No pictures go into the copy. Write out every line below exactly.
══════
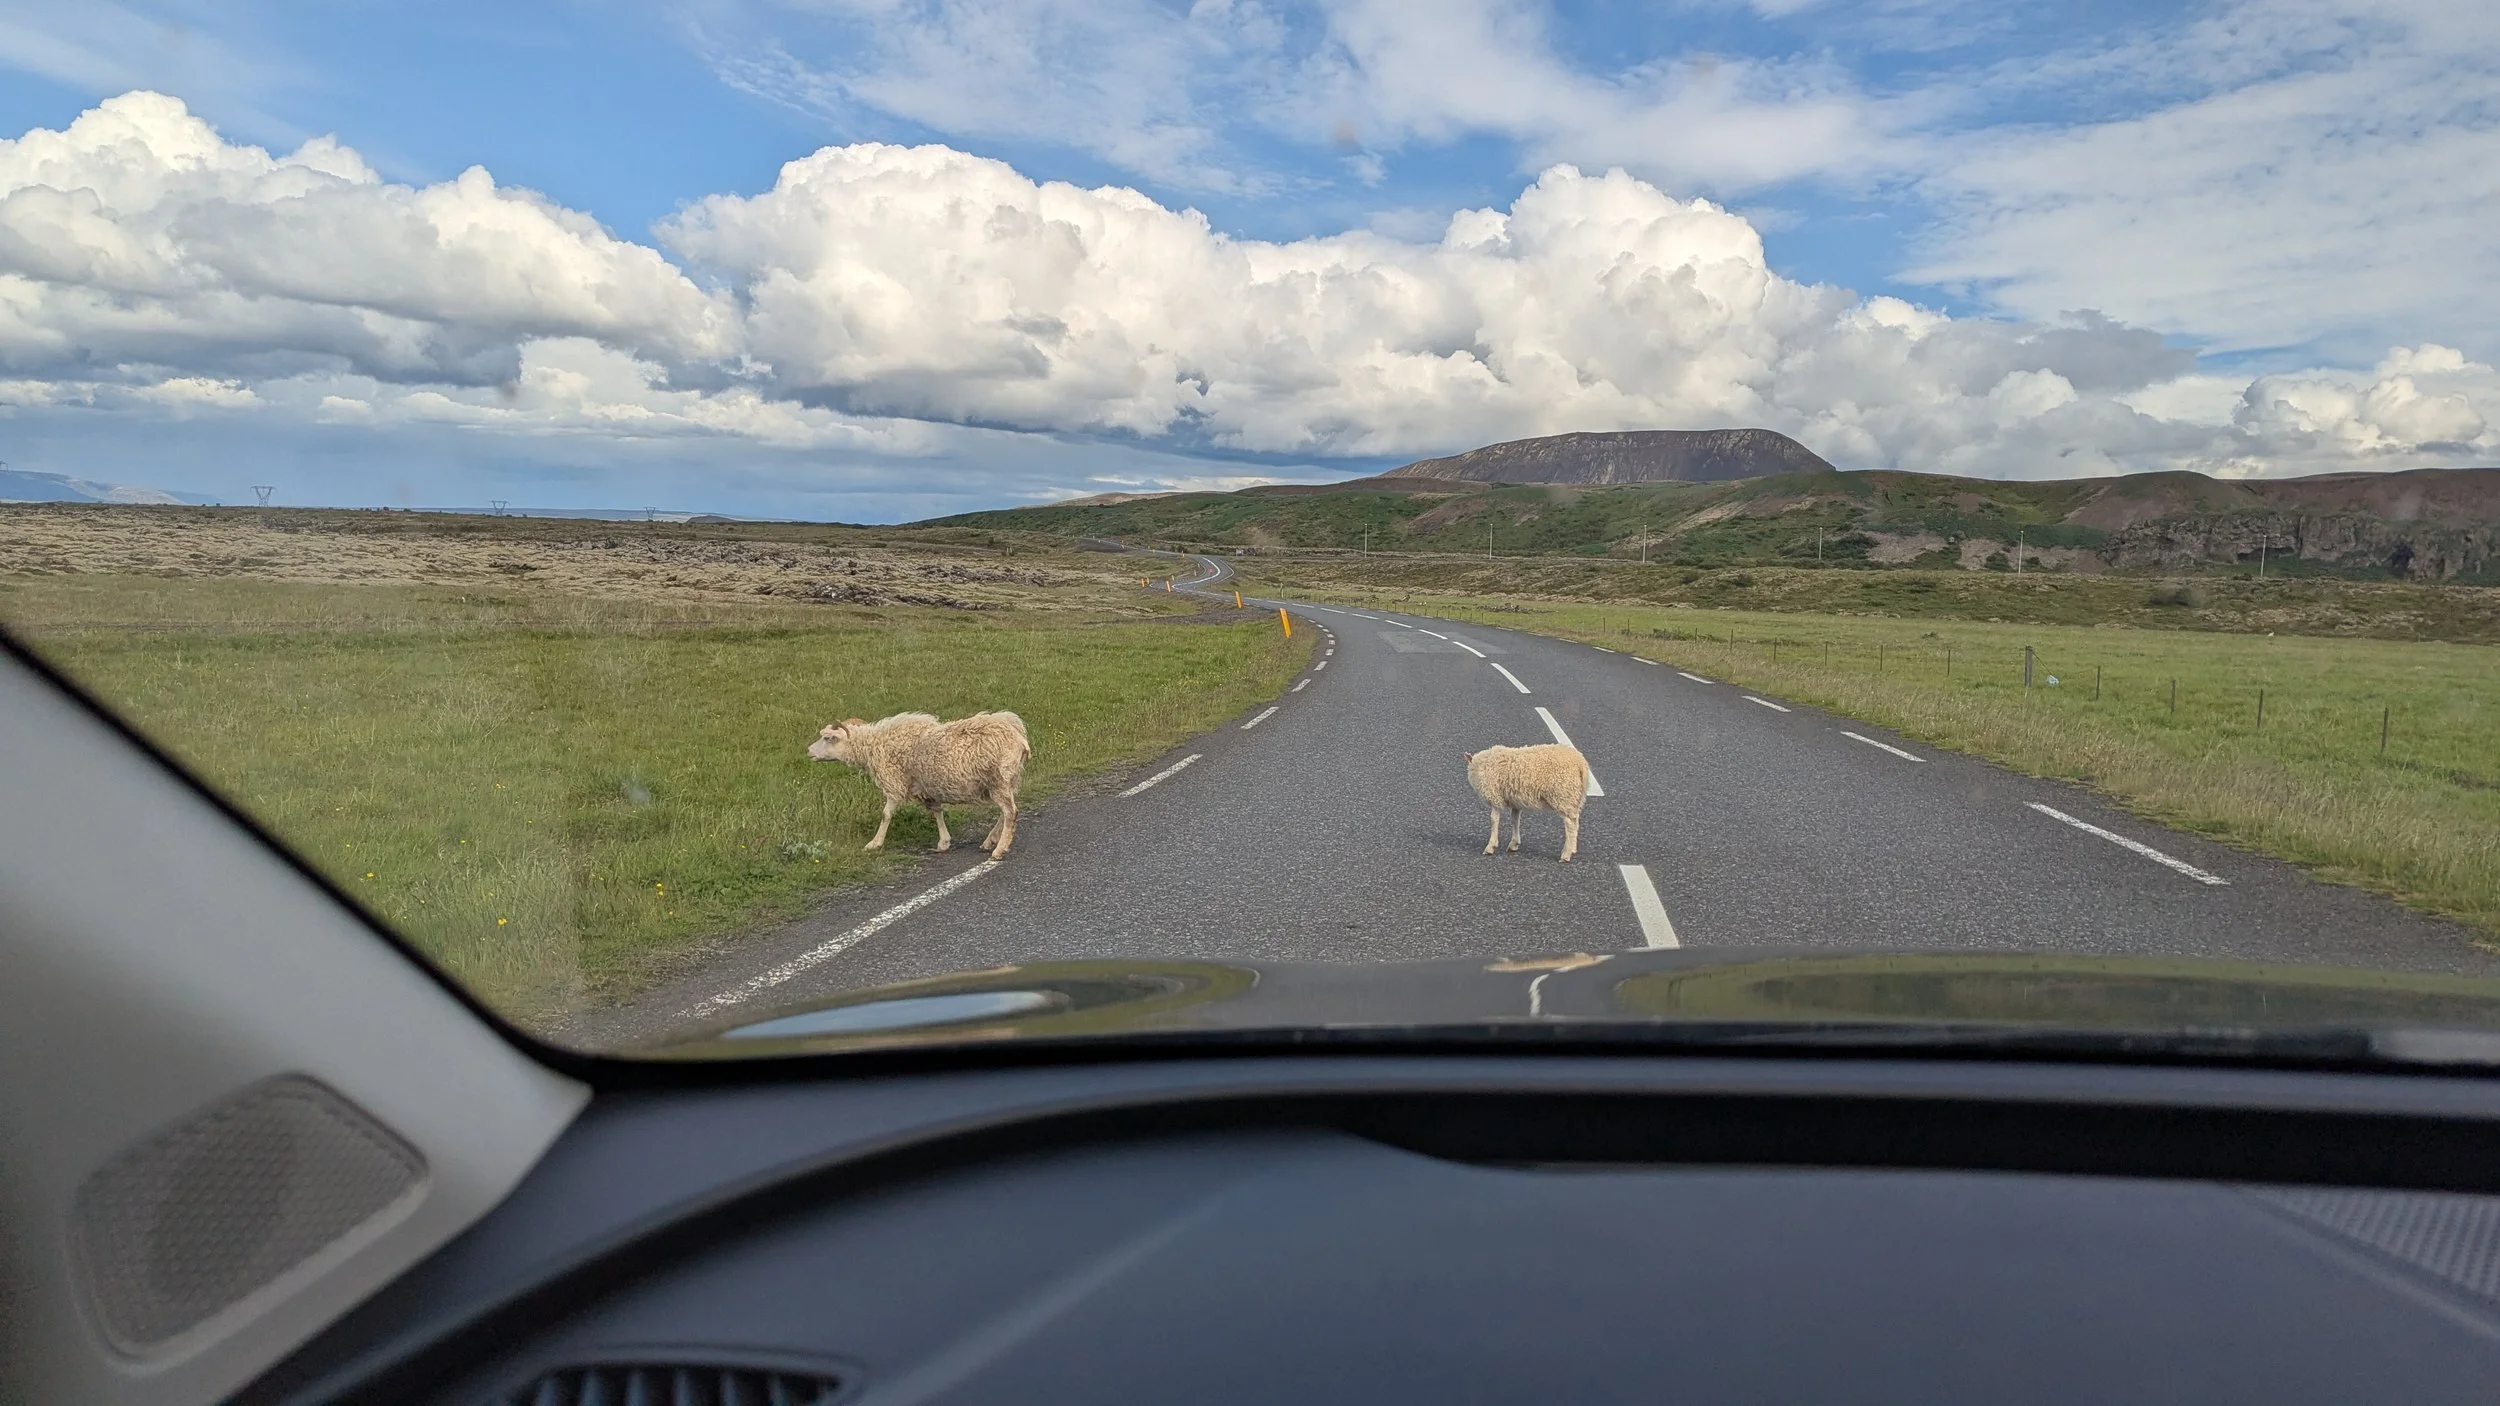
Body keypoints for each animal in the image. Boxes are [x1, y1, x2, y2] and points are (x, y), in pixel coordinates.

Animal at [807, 710, 1032, 858]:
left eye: (827, 738)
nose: (808, 751)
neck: (874, 745)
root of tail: (1020, 739)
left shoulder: (895, 783)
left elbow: (886, 814)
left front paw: (874, 843)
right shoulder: (925, 786)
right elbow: (937, 812)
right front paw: (943, 842)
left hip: (998, 779)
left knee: (1010, 812)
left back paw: (998, 849)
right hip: (1005, 780)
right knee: (1008, 811)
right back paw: (990, 841)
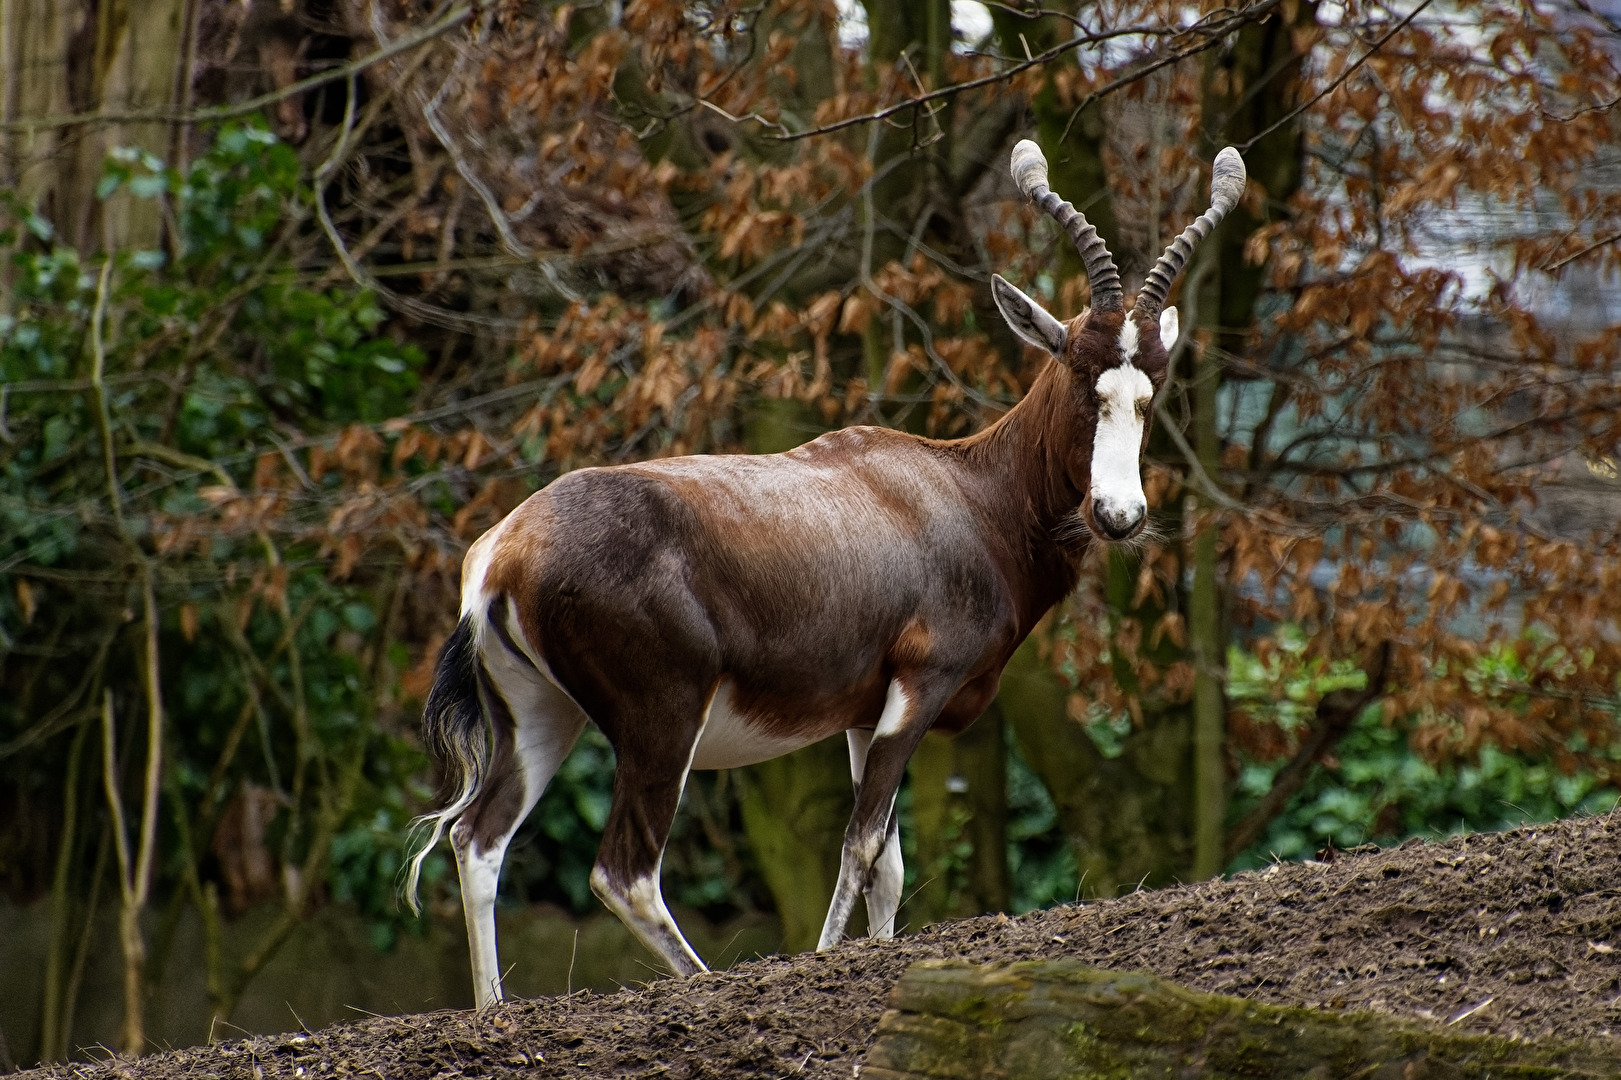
══════
* ANSWER TO THE PROBLEM:
Body keypoints for each animal in the image. Boxes are [x1, y1, x2, y2] and points are (x, y), in pixel coordinates.

Animal at [807, 710, 1032, 858]:
left eye: (827, 738)
nose: (808, 751)
neck: (874, 745)
root of tail: (1020, 739)
left shoulder: (895, 783)
left elbow: (886, 814)
left front paw: (874, 843)
right shoulder: (925, 786)
right elbow: (937, 812)
right front paw: (943, 842)
left hip: (998, 779)
left knee: (1010, 812)
left back paw: (998, 849)
right hip: (1005, 780)
right knee: (1008, 811)
right back paw: (990, 841)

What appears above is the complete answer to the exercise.